EXERCISE: Could you write out every entry exactly as it stands?

(Saved data entries)
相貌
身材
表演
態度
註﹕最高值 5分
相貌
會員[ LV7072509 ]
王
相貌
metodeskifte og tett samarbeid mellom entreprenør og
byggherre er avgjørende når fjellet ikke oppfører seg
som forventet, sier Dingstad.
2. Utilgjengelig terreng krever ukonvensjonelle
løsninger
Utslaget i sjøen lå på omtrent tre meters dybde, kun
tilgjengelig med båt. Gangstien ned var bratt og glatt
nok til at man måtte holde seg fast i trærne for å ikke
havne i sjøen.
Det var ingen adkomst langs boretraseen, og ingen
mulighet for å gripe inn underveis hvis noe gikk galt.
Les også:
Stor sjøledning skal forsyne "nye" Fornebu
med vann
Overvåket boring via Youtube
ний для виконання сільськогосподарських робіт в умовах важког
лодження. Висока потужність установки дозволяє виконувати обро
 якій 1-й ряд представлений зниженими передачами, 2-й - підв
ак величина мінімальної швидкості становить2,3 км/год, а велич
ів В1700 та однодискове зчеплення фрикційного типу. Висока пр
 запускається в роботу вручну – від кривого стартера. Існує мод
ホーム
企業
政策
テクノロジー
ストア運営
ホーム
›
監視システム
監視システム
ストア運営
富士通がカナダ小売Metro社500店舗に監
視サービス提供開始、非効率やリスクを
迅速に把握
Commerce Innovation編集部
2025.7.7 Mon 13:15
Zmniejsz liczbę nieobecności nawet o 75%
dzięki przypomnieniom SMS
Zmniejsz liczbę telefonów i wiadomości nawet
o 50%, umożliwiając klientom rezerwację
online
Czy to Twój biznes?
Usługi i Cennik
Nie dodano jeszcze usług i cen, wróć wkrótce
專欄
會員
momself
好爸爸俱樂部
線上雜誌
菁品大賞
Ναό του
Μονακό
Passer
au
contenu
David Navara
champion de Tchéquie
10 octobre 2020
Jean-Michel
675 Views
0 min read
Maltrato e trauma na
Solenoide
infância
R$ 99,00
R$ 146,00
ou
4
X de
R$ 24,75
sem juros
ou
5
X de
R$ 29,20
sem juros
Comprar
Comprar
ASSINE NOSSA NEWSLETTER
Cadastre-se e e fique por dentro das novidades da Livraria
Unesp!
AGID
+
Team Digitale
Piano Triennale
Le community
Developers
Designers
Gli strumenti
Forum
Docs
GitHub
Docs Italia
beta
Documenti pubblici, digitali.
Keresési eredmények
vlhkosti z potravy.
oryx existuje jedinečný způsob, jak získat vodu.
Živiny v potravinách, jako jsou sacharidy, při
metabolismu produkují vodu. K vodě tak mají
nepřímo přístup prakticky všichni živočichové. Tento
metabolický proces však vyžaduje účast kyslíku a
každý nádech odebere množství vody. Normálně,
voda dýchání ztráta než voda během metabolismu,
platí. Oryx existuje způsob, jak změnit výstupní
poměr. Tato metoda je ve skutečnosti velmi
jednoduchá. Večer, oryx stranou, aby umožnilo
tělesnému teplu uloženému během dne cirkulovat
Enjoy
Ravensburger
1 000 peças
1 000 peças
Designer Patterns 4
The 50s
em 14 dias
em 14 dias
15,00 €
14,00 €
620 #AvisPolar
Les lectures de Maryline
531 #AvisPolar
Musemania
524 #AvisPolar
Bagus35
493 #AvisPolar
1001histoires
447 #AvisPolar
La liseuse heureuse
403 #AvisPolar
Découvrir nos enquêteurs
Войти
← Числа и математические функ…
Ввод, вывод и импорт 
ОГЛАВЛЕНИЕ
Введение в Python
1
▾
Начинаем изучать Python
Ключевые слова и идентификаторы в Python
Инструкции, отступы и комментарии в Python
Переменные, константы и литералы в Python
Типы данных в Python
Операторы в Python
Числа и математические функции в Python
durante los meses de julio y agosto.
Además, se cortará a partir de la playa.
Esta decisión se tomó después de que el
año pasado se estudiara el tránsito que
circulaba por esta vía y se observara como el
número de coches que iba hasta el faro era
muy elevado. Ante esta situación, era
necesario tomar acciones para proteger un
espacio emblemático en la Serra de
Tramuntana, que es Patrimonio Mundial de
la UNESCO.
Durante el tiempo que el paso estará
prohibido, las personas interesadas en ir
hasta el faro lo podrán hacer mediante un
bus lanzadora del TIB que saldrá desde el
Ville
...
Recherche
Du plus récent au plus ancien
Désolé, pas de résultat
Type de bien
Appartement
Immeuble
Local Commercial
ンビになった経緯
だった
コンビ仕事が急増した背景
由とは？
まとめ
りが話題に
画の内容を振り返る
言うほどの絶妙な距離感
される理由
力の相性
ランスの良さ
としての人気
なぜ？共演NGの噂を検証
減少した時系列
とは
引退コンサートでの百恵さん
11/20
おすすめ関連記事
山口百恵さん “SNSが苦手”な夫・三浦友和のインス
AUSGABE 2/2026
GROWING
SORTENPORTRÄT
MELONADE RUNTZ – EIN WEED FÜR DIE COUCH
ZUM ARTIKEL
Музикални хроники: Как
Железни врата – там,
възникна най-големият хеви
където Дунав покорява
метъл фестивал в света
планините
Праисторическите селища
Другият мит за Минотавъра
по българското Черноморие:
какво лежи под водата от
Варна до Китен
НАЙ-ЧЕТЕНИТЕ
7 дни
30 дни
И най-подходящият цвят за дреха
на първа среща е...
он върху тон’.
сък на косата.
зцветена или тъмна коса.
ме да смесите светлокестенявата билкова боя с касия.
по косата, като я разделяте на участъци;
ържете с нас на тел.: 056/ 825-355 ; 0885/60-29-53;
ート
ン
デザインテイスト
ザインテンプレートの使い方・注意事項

ANSWER SPACE:
相貌
身材
表演
態度
註﹕最高值 5分
相貌
會員[ LV7072509 ]
王
相貌
metodeskifte og tett samarbeid mellom entreprenør og
byggherre er avgjørende når fjellet ikke oppfører seg
som forventet, sier Dingstad.
2. Utilgjengelig terreng krever ukonvensjonelle
løsninger
Utslaget i sjøen lå på omtrent tre meters dybde, kun
tilgjengelig med båt. Gangstien ned var bratt og glatt
nok til at man måtte holde seg fast i trærne for å ikke
havne i sjøen.
Det var ingen adkomst langs boretraseen, og ingen
mulighet for å gripe inn underveis hvis noe gikk galt.
Les også:
Stor sjøledning skal forsyne "nye" Fornebu
med vann
Overvåket boring via Youtube
ний для виконання сільськогосподарських робіт в умовах важког
лодження. Висока потужність установки дозволяє виконувати обро
 якій 1-й ряд представлений зниженими передачами, 2-й - підв
ак величина мінімальної швидкості становить2,3 км/год, а велич
ів В1700 та однодискове зчеплення фрикційного типу. Висока пр
 запускається в роботу вручну – від кривого стартера. Існує мод
ホーム
企業
政策
テクノロジー
ストア運営
ホーム
›
監視システム
監視システム
ストア運営
富士通がカナダ小売Metro社500店舗に監
視サービス提供開始、非効率やリスクを
迅速に把握
Commerce Innovation編集部
2025.7.7 Mon 13:15
Zmniejsz liczbę nieobecności nawet o 75%
dzięki przypomnieniom SMS
Zmniejsz liczbę telefonów i wiadomości nawet
o 50%, umożliwiając klientom rezerwację
online
Czy to Twój biznes?
Usługi i Cennik
Nie dodano jeszcze usług i cen, wróć wkrótce
專欄
會員
momself
好爸爸俱樂部
線上雜誌
菁品大賞
Ναό του
Μονακό
Passer
au
contenu
David Navara
champion de Tchéquie
10 octobre 2020
Jean-Michel
675 Views
0 min read
Maltrato e trauma na
Solenoide
infância
R$ 99,00
R$ 146,00
ou
4
X de
R$ 24,75
sem juros
ou
5
X de
R$ 29,20
sem juros
Comprar
Comprar
ASSINE NOSSA NEWSLETTER
Cadastre-se e e fique por dentro das novidades da Livraria
Unesp!
AGID
+
Team Digitale
Piano Triennale
Le community
Developers
Designers
Gli strumenti
Forum
Docs
GitHub
Docs Italia
beta
Documenti pubblici, digitali.
Keresési eredmények
vlhkosti z potravy.
oryx existuje jedinečný způsob, jak získat vodu.
Živiny v potravinách, jako jsou sacharidy, při
metabolismu produkují vodu. K vodě tak mají
nepřímo přístup prakticky všichni živočichové. Tento
metabolický proces však vyžaduje účast kyslíku a
každý nádech odebere množství vody. Normálně,
voda dýchání ztráta než voda během metabolismu,
platí. Oryx existuje způsob, jak změnit výstupní
poměr. Tato metoda je ve skutečnosti velmi
jednoduchá. Večer, oryx stranou, aby umožnilo
tělesnému teplu uloženému během dne cirkulovat
Enjoy
Ravensburger
1 000 peças
1 000 peças
Designer Patterns 4
The 50s
em 14 dias
em 14 dias
15,00 €
14,00 €
620 #AvisPolar
Les lectures de Maryline
531 #AvisPolar
Musemania
524 #AvisPolar
Bagus35
493 #AvisPolar
1001histoires
447 #AvisPolar
La liseuse heureuse
403 #AvisPolar
Découvrir nos enquêteurs
Войти
← Числа и математические функ…
Ввод, вывод и импорт 
ОГЛАВЛЕНИЕ
Введение в Python
1
▾
Начинаем изучать Python
Ключевые слова и идентификаторы в Python
Инструкции, отступы и комментарии в Python
Переменные, константы и литералы в Python
Типы данных в Python
Операторы в Python
Числа и математические функции в Python
durante los meses de julio y agosto.
Además, se cortará a partir de la playa.
Esta decisión se tomó después de que el
año pasado se estudiara el tránsito que
circulaba por esta vía y se observara como el
número de coches que iba hasta el faro era
muy elevado. Ante esta situación, era
necesario tomar acciones para proteger un
espacio emblemático en la Serra de
Tramuntana, que es Patrimonio Mundial de
la UNESCO.
Durante el tiempo que el paso estará
prohibido, las personas interesadas en ir
hasta el faro lo podrán hacer mediante un
bus lanzadora del TIB que saldrá desde el
Ville
...
Recherche
Du plus récent au plus ancien
Désolé, pas de résultat
Type de bien
Appartement
Immeuble
Local Commercial
ンビになった経緯
だった
コンビ仕事が急増した背景
由とは？
まとめ
りが話題に
画の内容を振り返る
言うほどの絶妙な距離感
される理由
力の相性
ランスの良さ
としての人気
なぜ？共演NGの噂を検証
減少した時系列
とは
引退コンサートでの百恵さん
11/20
おすすめ関連記事
山口百恵さん “SNSが苦手”な夫・三浦友和のインス
AUSGABE 2/2026
GROWING
SORTENPORTRÄT
MELONADE RUNTZ – EIN WEED FÜR DIE COUCH
ZUM ARTIKEL
Музикални хроники: Как
Железни врата – там,
възникна най-големият хеви
където Дунав покорява
метъл фестивал в света
планините
Праисторическите селища
Другият мит за Минотавъра
по българското Черноморие:
какво лежи под водата от
Варна до Китен
НАЙ-ЧЕТЕНИТЕ
7 дни
30 дни
И най-подходящият цвят за дреха
на първа среща е...
он върху тон’.
сък на косата.
зцветена или тъмна коса.
ме да смесите светлокестенявата билкова боя с касия.
по косата, като я разделяте на участъци;
ържете с нас на тел.: 056/ 825-355 ; 0885/60-29-53;
ート
ン
デザインテイスト
ザインテンプレートの使い方・注意事項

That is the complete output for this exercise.